LAMPUNG TIMUR – Monumen Patung Semar setinggi 3,5 meter di Simpang Pasar Jaya Agung Desa Jembrana, Kecamatan Waway Karya, Kabupaten Lampung Timur, dianggap berpotensi merusak keindahan perbedaan dalam bingkai pluralisme di Bumi Tuah Bepadan.
“Bumi Nusantara ini dihuni oleh ratusan etnis dan ribuan suku, dimana etnis dan suku ini masing-masing memiliki kearifan lokal yang disebut adat dan budaya,”ungkap Sofyan Subing, Ketua Forum Pembauran Kebangsaan (FPK) kepada Wawai News, Selasa (30/11/2021).
Adat budaya ini lanjut Sofyan Subing, kemudian disebut jati diri bangsa yang merupakan benteng terdalam bagi Negara Kesatuan Republik Indonesia (NKRI) yang wajib di rawat oleh segenap rakyat Indonesia yang terdiri dari berbagai suku.
NKRI ini tegasnya berdiri atas kesepakatan suku dan Etnis jauh sebelum Indonesia di proklamasi kan. Jadi sebenarnya NKRI itu terdiri dari Bangsa-bangsa dan suku yang berdaulat.
Menurut Sofyan Subing, membangun sebuah ikon suatu suku atau suatu wilayah di tempat suku dan wilayah lain sangat tidak tepat karena akan memancing protes, ada perasaan tidak mau ikut melestarikan ikon setempat.
“Patung Semar di Desa Jembrana itu, tak menghargai daerah. Jelas ini akan merapuhkan NKRI, kalau mau uji coba ini bener apa tidak ayo kita gerakkan pembangunan semacam ini didaerah lain.
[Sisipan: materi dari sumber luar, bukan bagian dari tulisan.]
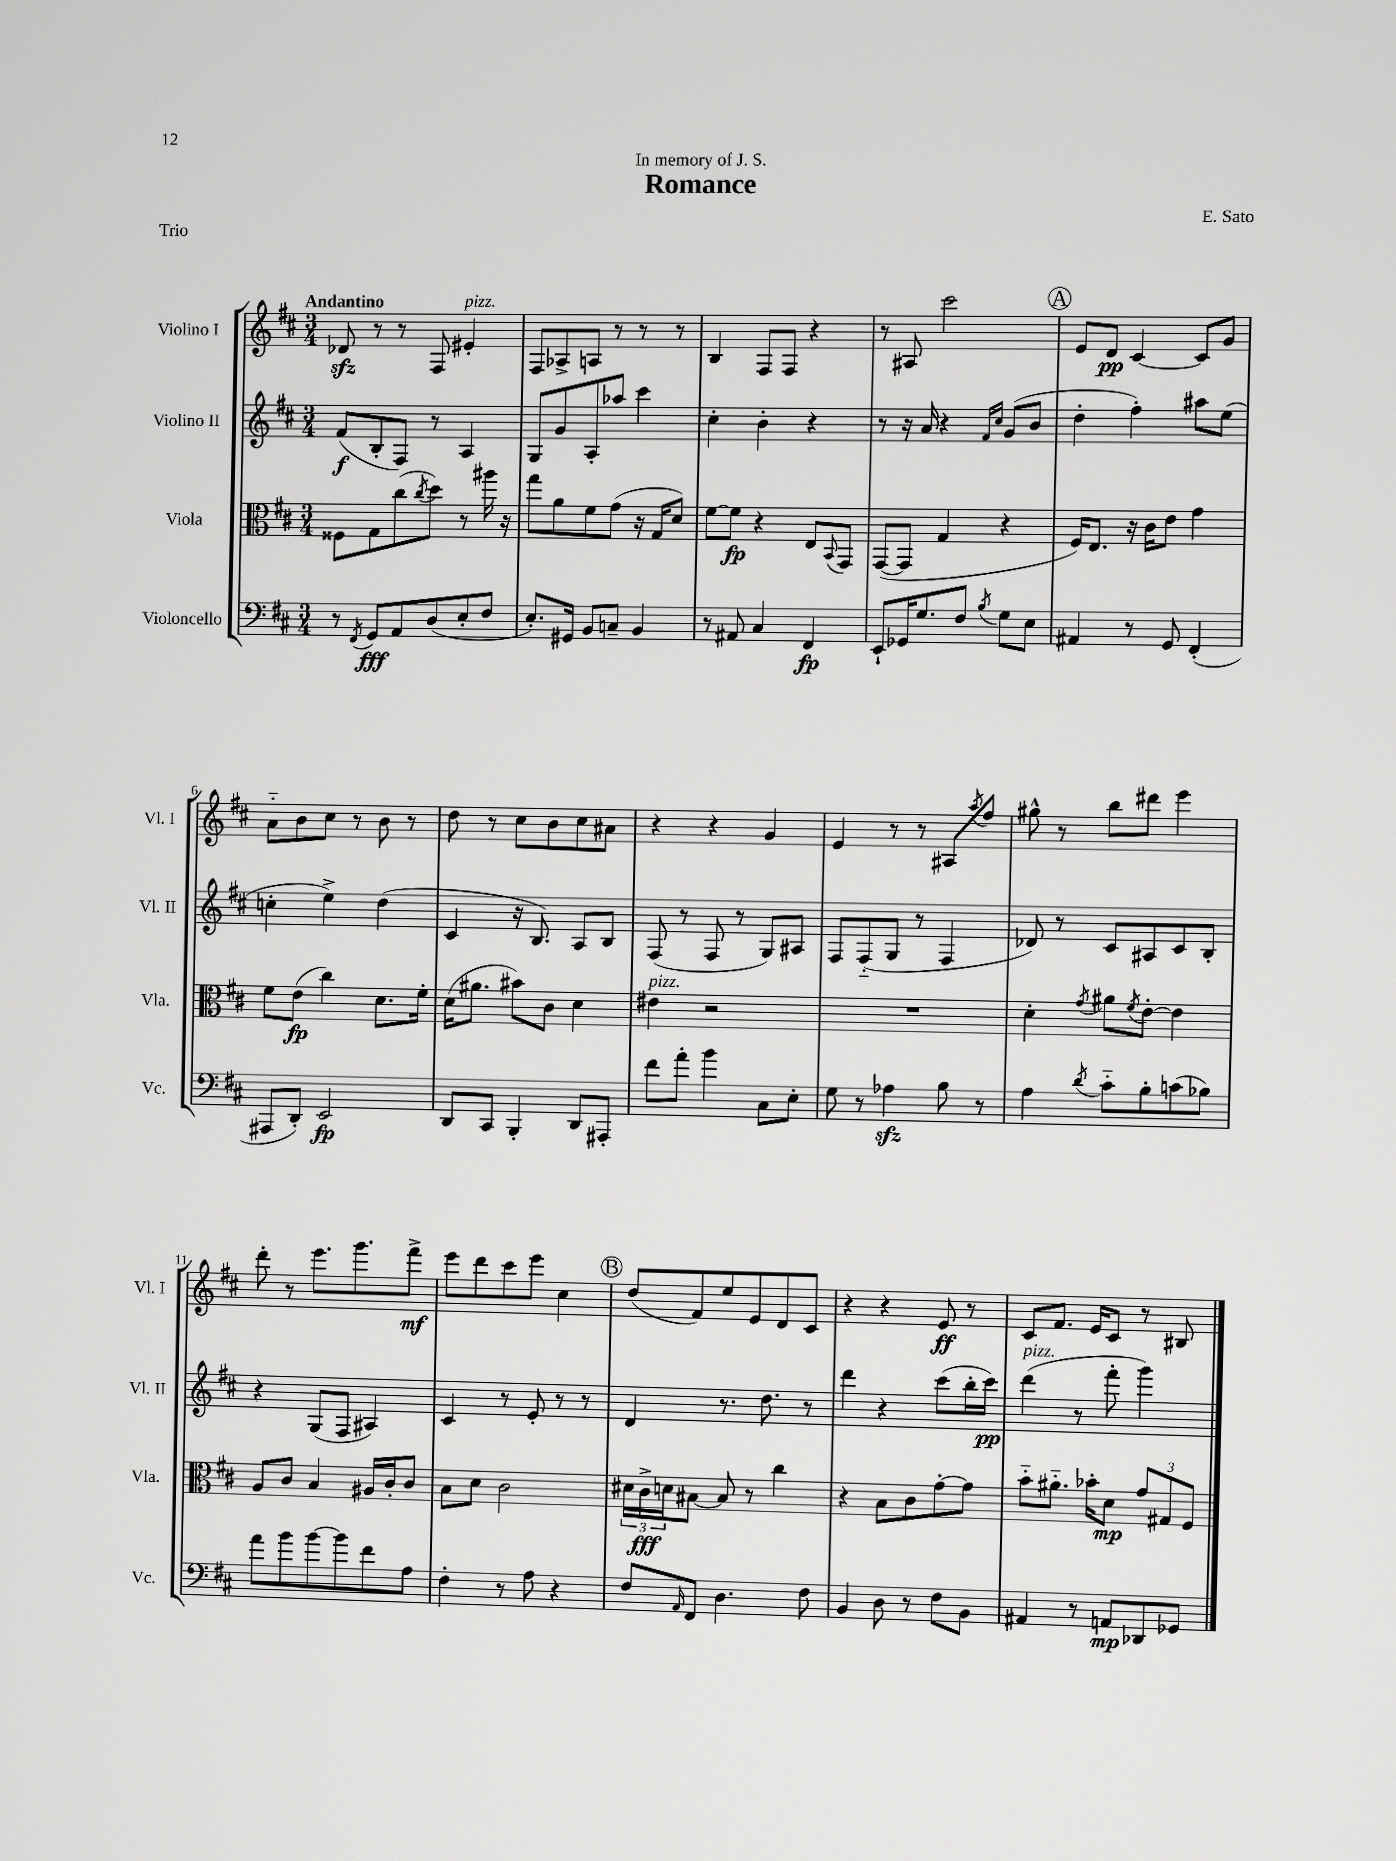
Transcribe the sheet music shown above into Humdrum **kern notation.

**kern	**kern	**kern	**kern
*staff4	*staff3	*staff2	*staff1
*clefF4	*clefC3	*clefG2	*clefG2
*k[f#c#]	*k[f#c#]	*k[f#c#]	*k[f#c#]
*M3/4	*M3/4	*M3/4	*M3/4
8r	8F##	(8f#	8d-
8qFF#	.	.	.
8GG	8G	8B'	8r
8AA	(8cc#	8F#)	8r
.	8qcc#	.	.
(8D	8dd)	8r	8F#
8E'	8r	4A	4e#'
8F#	16aa#	.	.
.	16r	.	.
=	=	=	=
8.E')	8gg	8G	8F#
.	8a	8g	8A-^
16GG#	.	.	.
8BB	8f#	8A'	8A
8C~	(8g	8aa-	8r
4BB	16r	4ccc#	8r
.	16G	.	.
.	8d)	.	8r
=	=	=	=
8r	[8f#	4cc#'	4B
8AA#	8f#]	.	.
4C#	4r	4b'	8F#
.	.	.	8F#
4FF#	8E	4r	4r
.	8qqBB	.	.
.	8GG	.	.
=	=	=	=
8EE`	([8GG	8r	8r
16GG-	8GG]	16r	8A#
8.G	.	16a	.
.	4G	4r	2ccc#
8F#	.	.	.
.	.	16qqf#	.
8qB	.	16qqcc#	.
8G	4r	(8g	.
8E	.	8b	.
=	=	=	=
4AA#	16F#)	4dd'	8e
.	8.E	.	.
.	.	.	8d
8r	16r	4ff#')	[4c#
.	16c#	.	.
8GG	8e	.	.
(4FF#'	4g	8aa#	8c#]
.	.	(8ee	8g
=	=	=	=
8AAA#	8f#	4cc'	8a'~
8DD')	(8e	.	8b
2EE	4cc#)	4ee^)	8cc#
.	.	.	8r
.	8.d	(4dd	8b
.	.	.	8r
.	16f#'	.	.
=	=	=	=
8DD	(16d	4c#	8dd
.	8.a#	.	.
8CC#	.	.	8r
4BBB'	8b#)	16r	8cc#
.	.	8.B)	.
.	8c#	.	8b
8DD	4d	8A	8cc#
8AAA#'	.	8B	8a#
=	=	=	=
8f#	4e#	(8F#	4r
8a'	.	8r	.
4b	2r	8F#	4r
.	.	8r	.
8C#	.	8G)	4g
8E'	.	8A#	.
=	=	=	=
8G	2.r	8F#	4e
8r	.	(8F#'~	.
4A-	.	8G	8r
.	.	8r	8r
8B	.	4F#	8A#
.	.	.	8qaa
8r	.	.	8ff#
=	=	=	=
4A	4d'	8d-)	8gg#^^
.	.	8r	8r
8qd	8qg	.	.
8c#'~	8a#	8c#	8bb
.	8qf#	.	.
8B'	[8e'	8A#	8ddd#
(8c	4e]	8c#	4eee
8B-)	.	8B'	.
=	=	=	=
8a	8A	4r	8ddd'
8b	8c#	.	8r
[8b	4B	(8G	8.eee
8b]	.	8F#	.
.	.	.	8.ggg
8f#	16A#	4A#)	.
.	16c#'	.	.
8A	8c#	.	8fff#^
=	=	=	=
4F#'	8B	4c#	8eee
.	8d	.	8ddd
8r	2c#	8r	8ccc#
8A	.	8e'	8eee
4r	.	8r	4cc#
.	.	8r	.
=	=	=	=
8F#	24d#	4d	(8dd
.	24c#^	.	.
.	24d	.	.
16qqAA	.	.	.
8FF#	[8B#	.	8f#)
4.D	8B#]	8.r	8ee
.	8r	.	8e
.	.	8.dd	.
.	4cc#	.	8d
8F#	.	8r	8c#
=	=	=	=
4BB	4r	4ddd	4r
8D	8B	4r	4r
8r	8c#	.	.
8F#	[8g'	(8ccc#	8e
8BB	8g]	16bb'	8r
.	.	16ccc#)	.
=	=	=	=
4AA#	8b'~	(4ddd	8c#
.	8.a#'~	.	8.f#
8r	.	8r	.
.	16b-'	.	16e
8AA	8d	8fff#'	8c#
8DD-	12g	4ggg)	8r
.	12G#	.	.
8GG-	.	.	8B#
.	12F#	.	.
==	==	==	==
*-	*-	*-	*-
Kita lihat pasti Indonesia ini rusuh,”tegasnya tokoh Budaya Lampung Timur ini.
Tidak usah bangun monumen seperti patung, izin menempelkan saja stiker siger di kawasan Malioboro Yogyakarta, pasti ribut,”Jadi kalau mau uji coba gak usah mahal-mahal, coba izin buat patung pengantin Keratuan Melinting di Palembang pasti ditolak,”ucapnya.
Masyarakat Lampung Timur menyadari betul perbedaan ada di tengah kehidupan dan semua dituntut lebih dewasa menyikapi perbedaan tersebut. Tapi tentu tidak seperti itu, harusnya ada istilah di mana bumi di pijak di situ langit di junjung.
“Menjaga perbedaan dan tumbuhkan sikap saling menghormati itu penting,”pungkasnya.